Move over Marvel: The multiverse is disappointing viewers

By Julien Hajenius | Web Editor

Being born in the early 2000s, I have witnessed the growth of Marvel and how much our generation has been attached to it. From seeing the rise of “Iron Man” with Robert Downey Jr. to staying tuned for the finale ofAvengers: Endgame,” Marvel has reinvented the wheel by producing consistency in its movies.

These stories started out as imaginative and clever through the storytelling and the richness of the characters. For example, Captain America felt like a national hero even though Chris Evans never truly saved the world, and Loki’s evil qualities intrigued me about the power of mystery and deception.

However, just like everything, success doesn’t last forever — and we have seen a distaste in the community after “Avengers: Endgame.”

I remember the scale of attention to Endgame, and the seeming climax made it the second-highest grossing movie of all time. Marvel produced 21 movies before Endgame, with two to three movies per year since 2007. It became a staple of the 2010s as the Marvel universe expanded through new characters and sequels, but it preserved its consistency. Once Endgame was released, fans felt satisfied, as the journey seemed to be coming to a close. That is why, when new films were released afterward, the same recipe for gaining popularity and interest wasn’t there.
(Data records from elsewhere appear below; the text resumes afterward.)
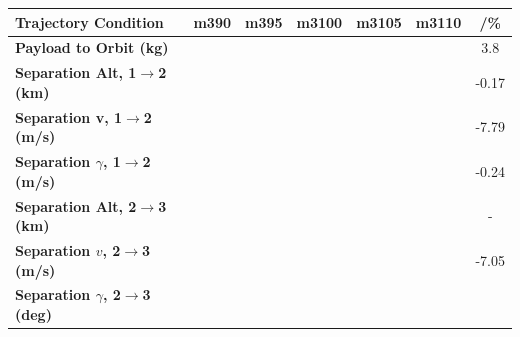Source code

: \begin{table}[ht]
\centering
\begin{tabular}{l c c c c c c} 
	\hline \textbf{Trajectory Condition}
	&m390
	&m395
	&m3100
	&m3105
	&m3110
	& /\%
	\\
	\hline \textbf{Payload to Orbit (kg)}
	& \PayloadToOrbitmThreeNinetyNoReturn
	& \PayloadToOrbitmThreeNinetyFiveNoReturn
	& \PayloadToOrbitmThreeStandardNoReturn
	& \PayloadToOrbitmThreeOneHundredFiveNoReturn
	& \PayloadToOrbitmThreeOneHundredTenNoReturn
	&3.8
	\\
	\textbf{Separation Alt, 1$\rightarrow$2 (km)}
	& \firstsecondSeparationAltmThreeNinetyNoReturn
	& \firstsecondSeparationAltmThreeNinetyFiveNoReturn
	& \firstsecondSeparationAltmThreeStandardNoReturn
	& \firstsecondSeparationAltmThreeOneHundredFiveNoReturn
	& \firstsecondSeparationAltmThreeOneHundredTenNoReturn
	&-0.17
	\\
	\textbf{Separation v, 1$\rightarrow$2 (m/s)}
	& \firstsecondSeparationvmThreeNinetyNoReturn
	& \firstsecondSeparationvmThreeNinetyFiveNoReturn
	& \firstsecondSeparationvmThreeStandardNoReturn
	& \firstsecondSeparationvmThreeOneHundredFiveNoReturn
	& \firstsecondSeparationvmThreeOneHundredTenNoReturn
	&-7.79
	\\
	\textbf{Separation $\gamma$, 1$\rightarrow$2 (m/s)}
	& \firstsecondSeparationgammamThreeNinetyNoReturn
	& \firstsecondSeparationgammamThreeNinetyFiveNoReturn
	& \firstsecondSeparationgammamThreeStandardNoReturn
	& \firstsecondSeparationgammamThreeOneHundredFiveNoReturn
	& \firstsecondSeparationgammamThreeOneHundredTenNoReturn
	&-0.24
	\\
	\textbf{Separation Alt, 2$\rightarrow$3 (km)}
	& \secondthirdSeparationAltmThreeNinetyNoReturn
	& \secondthirdSeparationAltmThreeNinetyFiveNoReturn
	& \secondthirdSeparationAltmThreeStandardNoReturn
	& \secondthirdSeparationAltmThreeOneHundredFiveNoReturn
	& \secondthirdSeparationAltmThreeOneHundredTenNoReturn
	& -
	\\
	\textbf{Separation $v$, 2$\rightarrow$3 (m/s)}
	& \secondthirdSeparationvmThreeNinetyNoReturn
	& \secondthirdSeparationvmThreeNinetyFiveNoReturn
	& \secondthirdSeparationvmThreeStandardNoReturn
	& \secondthirdSeparationvmThreeOneHundredFiveNoReturn
	& \secondthirdSeparationvmThreeOneHundredTenNoReturn
	&-7.05
	\\
	\textbf{Separation $\gamma$, 2$\rightarrow$3 (deg)}
	& \secondthirdSeparationgammamThreeNinetyNoReturn
	& \secondthirdSeparationgammamThreeNinetyFiveNoReturn
	& \secondthirdSeparationgammamThreeStandardNoReturn

\end{tabular}
\end{table}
Marvel reached a climax with its universe, and saving the world again wasn’t as entertaining to viewers.

Marvel incorporated the multiverse after Endgame, but the extension only made fans seem angry. The multiverse created a realm of possibility where anything can exist at any time, which killed the original stakes that made the previous movies great. I felt as if everything was meaningless, and I couldn’t find enjoyment in the stale storytelling in the new movies.

As Marvel is losing dominance with viewers, I think it’s a good thing that there is more variety in the most popular films in Hollywood. Last summer, “Barbie” and “Oppenheimer” were released on the same day — a great day for people who love movies. “Barbie” tells a story of feminism and the strength of being a woman, whereas “Oppenheimer” shows a historical narrative of humanity’s most catastrophic event. These films reflect current culture and society, and their diversity means they can relate to a certain demographic or person better than a movie that is meant to be enjoyed by everybody.
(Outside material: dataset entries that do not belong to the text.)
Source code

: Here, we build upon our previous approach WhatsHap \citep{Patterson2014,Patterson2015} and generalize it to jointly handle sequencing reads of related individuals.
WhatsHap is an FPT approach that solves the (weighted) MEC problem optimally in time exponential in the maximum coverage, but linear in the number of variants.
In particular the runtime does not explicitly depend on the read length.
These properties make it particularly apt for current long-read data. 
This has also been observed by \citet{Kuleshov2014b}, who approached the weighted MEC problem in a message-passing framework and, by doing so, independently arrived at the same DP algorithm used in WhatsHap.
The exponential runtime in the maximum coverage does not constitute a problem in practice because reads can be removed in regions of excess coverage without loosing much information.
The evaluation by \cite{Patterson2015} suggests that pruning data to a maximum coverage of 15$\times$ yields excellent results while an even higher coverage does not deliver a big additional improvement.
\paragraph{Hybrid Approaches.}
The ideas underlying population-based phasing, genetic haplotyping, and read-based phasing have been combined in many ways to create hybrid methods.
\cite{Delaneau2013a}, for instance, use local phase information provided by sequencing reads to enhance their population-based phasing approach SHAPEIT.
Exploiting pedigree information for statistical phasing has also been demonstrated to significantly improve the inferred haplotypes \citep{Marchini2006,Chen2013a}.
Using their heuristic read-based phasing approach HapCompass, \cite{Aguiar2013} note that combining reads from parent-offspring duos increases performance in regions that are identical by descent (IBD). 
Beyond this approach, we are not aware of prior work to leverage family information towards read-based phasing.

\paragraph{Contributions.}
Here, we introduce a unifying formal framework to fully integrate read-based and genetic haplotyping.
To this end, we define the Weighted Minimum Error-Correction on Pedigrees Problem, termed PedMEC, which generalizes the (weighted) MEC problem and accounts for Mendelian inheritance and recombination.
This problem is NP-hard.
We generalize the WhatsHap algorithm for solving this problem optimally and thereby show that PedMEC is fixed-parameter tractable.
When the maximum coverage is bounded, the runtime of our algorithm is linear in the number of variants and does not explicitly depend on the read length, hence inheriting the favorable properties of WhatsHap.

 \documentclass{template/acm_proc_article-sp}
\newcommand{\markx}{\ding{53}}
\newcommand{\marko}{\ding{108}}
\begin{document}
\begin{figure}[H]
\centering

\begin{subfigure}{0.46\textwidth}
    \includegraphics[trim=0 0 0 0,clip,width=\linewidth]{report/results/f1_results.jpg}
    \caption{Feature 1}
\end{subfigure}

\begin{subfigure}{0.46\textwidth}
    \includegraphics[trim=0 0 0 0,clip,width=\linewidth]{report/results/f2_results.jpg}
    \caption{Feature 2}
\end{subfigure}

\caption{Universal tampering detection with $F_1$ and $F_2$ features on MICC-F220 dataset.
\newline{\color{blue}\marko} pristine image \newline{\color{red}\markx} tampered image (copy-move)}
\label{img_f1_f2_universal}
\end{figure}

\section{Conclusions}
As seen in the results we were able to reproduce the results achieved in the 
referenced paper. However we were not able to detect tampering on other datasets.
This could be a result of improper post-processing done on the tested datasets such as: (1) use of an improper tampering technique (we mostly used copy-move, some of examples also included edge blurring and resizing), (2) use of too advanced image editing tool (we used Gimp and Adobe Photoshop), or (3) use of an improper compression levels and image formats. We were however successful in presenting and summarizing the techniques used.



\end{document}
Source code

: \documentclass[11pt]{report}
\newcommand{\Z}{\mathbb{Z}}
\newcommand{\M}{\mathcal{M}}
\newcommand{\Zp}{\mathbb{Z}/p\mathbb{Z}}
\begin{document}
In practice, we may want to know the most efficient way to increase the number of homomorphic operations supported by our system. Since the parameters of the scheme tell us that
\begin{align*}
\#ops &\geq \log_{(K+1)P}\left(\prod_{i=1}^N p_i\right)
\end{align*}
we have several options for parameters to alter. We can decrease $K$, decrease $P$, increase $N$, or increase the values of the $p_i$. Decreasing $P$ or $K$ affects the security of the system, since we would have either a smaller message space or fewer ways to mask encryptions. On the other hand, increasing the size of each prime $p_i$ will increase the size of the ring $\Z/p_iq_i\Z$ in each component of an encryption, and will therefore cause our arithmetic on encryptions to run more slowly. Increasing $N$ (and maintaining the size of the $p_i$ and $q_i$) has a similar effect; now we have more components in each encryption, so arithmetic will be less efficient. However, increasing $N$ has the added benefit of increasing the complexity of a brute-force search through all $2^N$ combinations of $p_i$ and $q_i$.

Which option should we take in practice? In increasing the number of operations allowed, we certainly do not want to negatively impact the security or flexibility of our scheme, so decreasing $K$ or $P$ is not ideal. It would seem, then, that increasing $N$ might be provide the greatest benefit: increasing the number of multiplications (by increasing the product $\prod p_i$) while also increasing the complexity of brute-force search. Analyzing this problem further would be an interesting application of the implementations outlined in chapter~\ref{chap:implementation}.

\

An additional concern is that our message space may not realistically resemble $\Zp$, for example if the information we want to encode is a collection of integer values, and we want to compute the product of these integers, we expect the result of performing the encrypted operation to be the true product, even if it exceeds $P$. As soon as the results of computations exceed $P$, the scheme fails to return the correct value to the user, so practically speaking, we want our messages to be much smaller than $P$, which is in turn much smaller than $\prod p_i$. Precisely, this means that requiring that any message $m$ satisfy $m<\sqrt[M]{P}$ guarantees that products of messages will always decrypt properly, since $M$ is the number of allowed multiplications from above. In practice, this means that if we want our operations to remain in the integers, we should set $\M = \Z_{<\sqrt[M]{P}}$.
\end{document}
The consumer’s appetite for originality in films has never been more pronounced. While Marvel movies consistently draw large audiences and generate significant profit, the demand for more diverse and intellectually stimulating content is noticeable, which explains why Marvel movies have been less appealing. Audiences yearn for narratives that defy genre expectations and offer thought-provoking insights into what is relevant in the current day. By shifting focus away from a formulaic model, Hollywood can tap into this hunger for creativity and produce films that captivate and inspire audiences in new ways. Movies such as “Everything Everywhere All at Once,” “Us” and “La La Land” fit this description, where they have seen success through originality.
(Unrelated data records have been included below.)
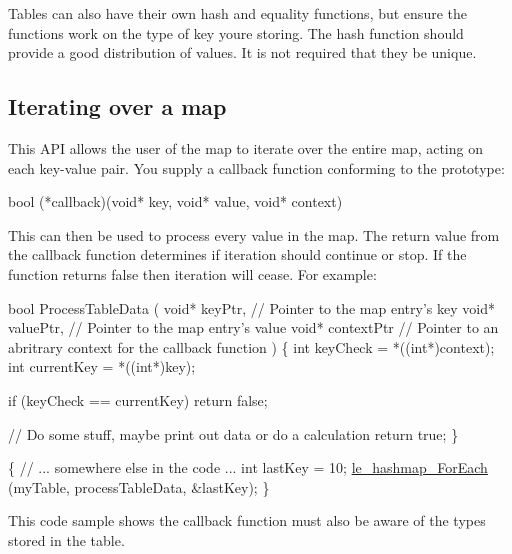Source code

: Tables can also have their own hash and equality functions, but ensure the functions work on the type of key you\textquotesingle{}re storing. The hash function should provide a good distribution of values. It is not required that they be unique.\hypertarget{c_hashmap_c_hashmap_iterating}{}\subsection{Iterating over a map}\label{c_hashmap_c_hashmap_iterating}
This A\+P\+I allows the user of the map to iterate over the entire map, acting on each key-\/value pair. You supply a callback function conforming to the prototype\+: 
\begin{DoxyCode}
bool (*callback)(\textcolor{keywordtype}{void}* key, \textcolor{keywordtype}{void}* value, \textcolor{keywordtype}{void}* context)
\end{DoxyCode}


This can then be used to process every value in the map. The return value from the callback function determines if iteration should continue or stop. If the function returns false then iteration will cease. For example\+:


\begin{DoxyCode}
\textcolor{keywordtype}{bool} ProcessTableData
(
    \textcolor{keywordtype}{void}* keyPtr,     \textcolor{comment}{// Pointer to the map entry's key}
    \textcolor{keywordtype}{void}* valuePtr,   \textcolor{comment}{// Pointer to the map entry's value}
    \textcolor{keywordtype}{void}* contextPtr  \textcolor{comment}{// Pointer to an abritrary context for the callback function}
)
\{
    \textcolor{keywordtype}{int} keyCheck = *((\textcolor{keywordtype}{int}*)context);
    \textcolor{keywordtype}{int} currentKey = *((\textcolor{keywordtype}{int}*)key);

    \textcolor{keywordflow}{if} (keyCheck == currentKey) \textcolor{keywordflow}{return} \textcolor{keyword}{false};

    \textcolor{comment}{// Do some stuff, maybe print out data or do a calculation}
    \textcolor{keywordflow}{return} \textcolor{keyword}{true};
\}

\{
    \textcolor{comment}{// ... somewhere else in the code ...}
    \textcolor{keywordtype}{int} lastKey = 10;
    \hyperlink{le__hashmap_8h_a2fc335fffcf59a677ac2ac4e5733cdda}{le\_hashmap\_ForEach} (myTable, processTableData, &lastKey);
\}
\end{DoxyCode}


This code sample shows the callback function must also be aware of the types stored in the table.

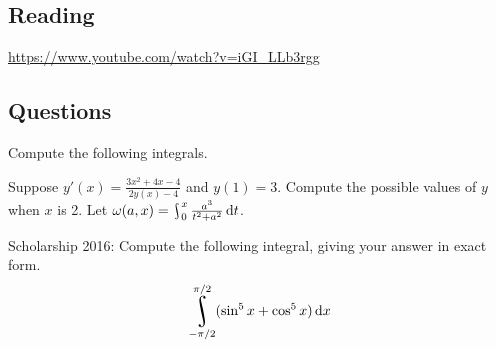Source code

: 


\subsection*{Reading}

\begin{center}
\begin{tcolorbox}[width=0.8\textwidth,colback={red},title={\textbf{Go and watch...}},colbacktitle=yellow,coltitle=blue]
  \textcolor{white}{\url{https://www.youtube.com/watch?v=iGI_LLb3rgg}}
\end{tcolorbox}
\end{center}

\subsection*{Questions}
\begin{questions}
  \question Compute the following integrals.
  \question Suppose $ y'(x) = \frac{3x^2 + 4x - 4}{2y(x) - 4} $ and $ y(1) = 3 $. Compute the possible values of $ y $ when $ x $ is 2.
  \question Let $ \omega(a, x) = \rint^x_0 \frac{a^3}{t^2 + a^2} \dif{t} $.
  \question Scholarship 2016: Compute the following integral, giving your answer in exact form.
    \begin{displaymath}
      \rint_{-\pi/2}^{\pi/2} (\sin^5 x + \cos^5 x) \dif{x}
    \end{displaymath}
\end{questions}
However, this doesn’t mean superhero films are going out of date. Sony recently produced “Spider-Man: Into the Spider-Verse,” which placed an emphasis on stylistic animation and music. Despite telling a story that has been recycled repeatedly, the use of animation made the movie intriguing and refreshing. Viewers were blown away by the capabilities of animation, with its vibrant visuals and dynamic storytelling setting a new standard for the genre. “Spider-Man: Into the Spider-Verse” proves there is still room for innovation and creativity within the superhero genre to captivate audiences in new ways.